A good research proposal is constructed along similar lines, and using the same sort of skills. This is not superficial, it’s not sleight-of-hand. The ability to write an excellent research proposal strongly implies that you have what it takes to be an excellent researcher. Besides, it’s (to begin with, at least) the main piece of evidence the committee will have to make decisions about you. (There may be subsequent stages of evaluation based on interviews and/or more substantial examples of your previous work, but you’ve still got to get shortlisted on the strength of that proposal first.)**
Back to some basics. You have an idea buzzing around in your head. Perhaps you’ve already done a small piece of research (an undergraduate or MA dissertation) which has set you thinking about something bigger. Or you want to expand your PhD research in new directions. You’ve identified what you think is a serious gap, or a flaw, in existing research and you think you have a way of doing it better, of asking new questions and filling some significant holes. And from the beginning, it’s not enough to pile scorn on the existing historiography: you have to have a clearly articulated strategy for doing better. You need to think about the sources you want to use – as a historian, it may even be the case that you’re starting from a body of neglected source material you’d like to get stuck into – and what concepts, theories, methods, you’re going to use to interpret them. Start scribbling down notes. Make sure you’re as up to date with the relevant historiography as possible, so that you can be clear about where you will want to place your ideas in relation to it.
You need to refer to why you’re dissatisfied with the existing state of play, but be positive too: in setting out where your research will ‘fit’ into the field and the contribution it’s going to make, try to use metaphors of building rather than destruction. For one thing, the former are nearly always more accurate; there are few violent revolutions in academia, however ground-breaking you think (in your enthusiasm) you’re being. (Please don’t fall into the trap of over-hyping the importance of what you’re going to do. You’re not a superhero and you’re not going to save the world, okay?) And secondly, remember, the committee might contain ardent supporters of the approach you’re busily shooting down in flames. Don’t make unnecessary enemies at this stage. (And on re-reading this it strikes me that you probably don’t want to mix your metaphors quite as promiscuously as I’ve just been doing either…)
Then you need to start to clarify and to organise those scribbles. Now go and read section 3.6 of Kraicer’s Art of Grantsmanship, carefully. (You should also look at section 4.) Bearing in mind that he’s addressing science researchers, not historians (we don’t, for example, tend to talk about ‘testable hypotheses’…), what he says there is essential reading and adaptable to the different emphases of other disciplines. It sets out pretty clearly what you should be doing to turn your rough ideas into a convincing argument to put to a funding committee. So I’m going to save myself some time here by not repeating it.

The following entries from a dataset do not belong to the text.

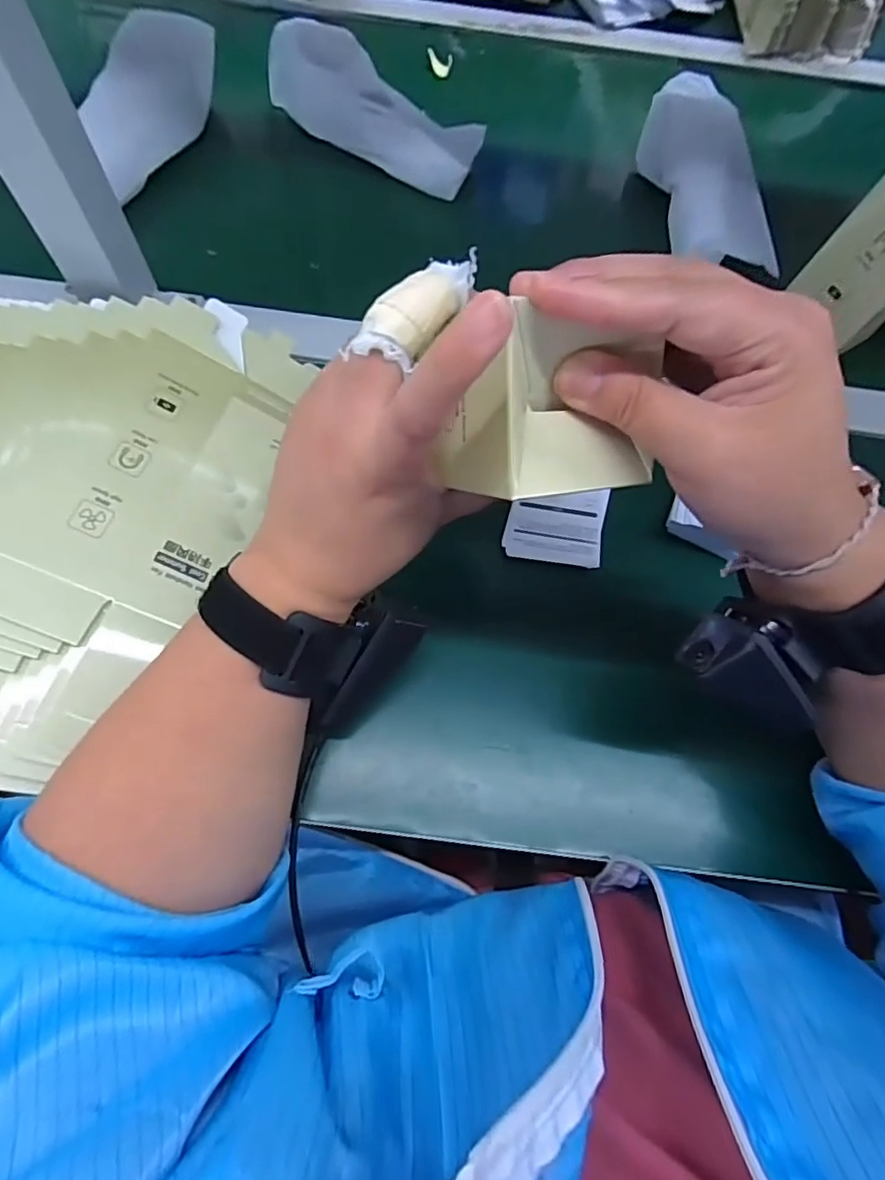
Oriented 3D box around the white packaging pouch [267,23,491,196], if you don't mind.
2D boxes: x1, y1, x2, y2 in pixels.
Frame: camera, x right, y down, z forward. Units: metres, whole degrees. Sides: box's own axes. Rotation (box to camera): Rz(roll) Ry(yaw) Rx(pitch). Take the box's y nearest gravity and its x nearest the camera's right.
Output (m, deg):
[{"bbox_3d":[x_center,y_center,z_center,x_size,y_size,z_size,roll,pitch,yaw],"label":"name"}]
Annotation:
[{"bbox_3d":[-0.060,-0.406,0.485,0.193,0.059,0.055,29,70,8],"label":"white packaging pouch"}]

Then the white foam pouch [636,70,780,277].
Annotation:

But do start by asking youself: What are the big arguments? You might have to divide a proposal into different sections starting with a synopsis: this is a good place to summarise the key themes in as punchy a manner as possible. Even if a synopsis isn’t required, try starting with an introductory paragraph doing this anyway. There may be hundreds of proposals competing for this funding; you need to grab readers’ attention fast. You can elaborate on how you propose to go about your investigation in subsequent sections. (Not that you can elaborate on anything that much. There is never enough space for what you really want to say. But this is A GOOD THING. Seriously. It forces you to focus, to edit ruthlessly, distill it down to the very essence. In the process, you should gain a clearer sense of what you’re aiming for and how to say it succinctly and effectively. Don’t waste words. Learn to love your red pen.)
Then there’s the feedback and revision stage. From whom, will depend on what stage you’re at. If this is a PhD proposal, then you should at least have a number of teachers to whom you can turn for advice (and perhaps other postgrad students you know too). By the end of a PhD, however, you ought to have a small network of people who can advise you: supervisor and other staff in your department (and possibly your external examiner, depending on how positive your viva experience is), along with your fellow PhD sufferers; and other academics and research students you’ve established friendly contacts with along the way (IRL or online). So asking for feedback on a draft of a proposal (or papers, or chapters of your thesis) is simply a more elaborate, slightly more formal version of the discussions you should be having with academic friends and mentors anyway from the earliest stages. It can be intimidating approaching ‘real’ academics for things like this at first, but ask politely and bear their gruesome workloads in mind, and you’ll generally be pleasantly surprised at how kind and generous they are. (They’ve all been there too, don’t forget.) If you’re going to be a ‘real’ academic too, you need to get used to asking – and giving in return – favours.***
Getting advice from those with more experience will help with some of the difficult balances that have to be maintained: between confidence in the value of your ideas and awareness of the problems; between going over old ground and originality and impractical speculation; between coherence and rigidity (you never know at the outset quite where your research will lead). Gauging what’s manageable without being too ‘small’ and narrow isn’t easy either. Moreover, other readers – experienced old hands or not, and whether or not they’re familiar with your particular field – will bring fresh perspectives, a little more objective distance than you can probably manage at this stage. They can spot problems you haven’t noticed, things you haven’t communicated very well. (“Um, what exactly are you trying to say here? Have you thought about such-and-such? Is this bit really relevant?”)
Eventually, you will have a working nearly-final draft that you can use as a template for different applications. I say ‘nearly-final’, because you need to be prepared to revise it depending on the priorities, and requirements, of the different organisations you’re likely to apply to. Some will give you a little more space than others; some will want applications structured in different ways. In any case, it will need periodic revision if you aren’t immediately successful with it, to refine it further if possible, but also to ensure it doesn’t become dated.
And you have to be prepared for rejection. It will come sooner or later, and it will hurt. Not just because of the practical worries (“What now? Can I find alternative funding? What will I do instead? Eek!”), but also because of the emotional investment you’ve poured into it. (“How can they do this to me?! My baby, my baby!”). All you can do is pick yourself up and try again. A rejection (or even a few rejections…) doesn’t automatically mean that there’s anything wrong with your project or with the proposal. Remember, the next committee may love you.
* Although sometimes a little cynicism is a Good Thing. For example, Rob was concerned about the AHRB’s apparent expectation that applicants for MA funding should already have clear plans for their PhD, which seems on the face of it rather unreasonable. As I said then, this would be one occasion when you don’t have to be entirely honest:
I think that they want to see that you’re thinking about it and that you have constructive ideas for the future. I really don’t think that if your subsequent PhD proposal looks rather different, anybody’s going to turn round and say, Aha! Liar! Get lost! It just won’t matter by then. So think of it in terms of what you could use the MA to go on to do, put something that sounds good in the form and then – forget about it.
** There will often be another section on application forms that needs careful work: the one about what you’ve been doing lately. If you’re applying for a post-doc, they’ll probably want to know about your PhD research. Chances are that there will be strong links between that and what you want to do next; so write up the outline of the PhD in a way that highlights those connections. Show that you have a Plan.
*** That is not meant to sound like a recommendation to approach strangers out of the blue and ask them for detailed comments on your pet project, by the way. That would just be rude. And only cranky old professors can get away with being rude.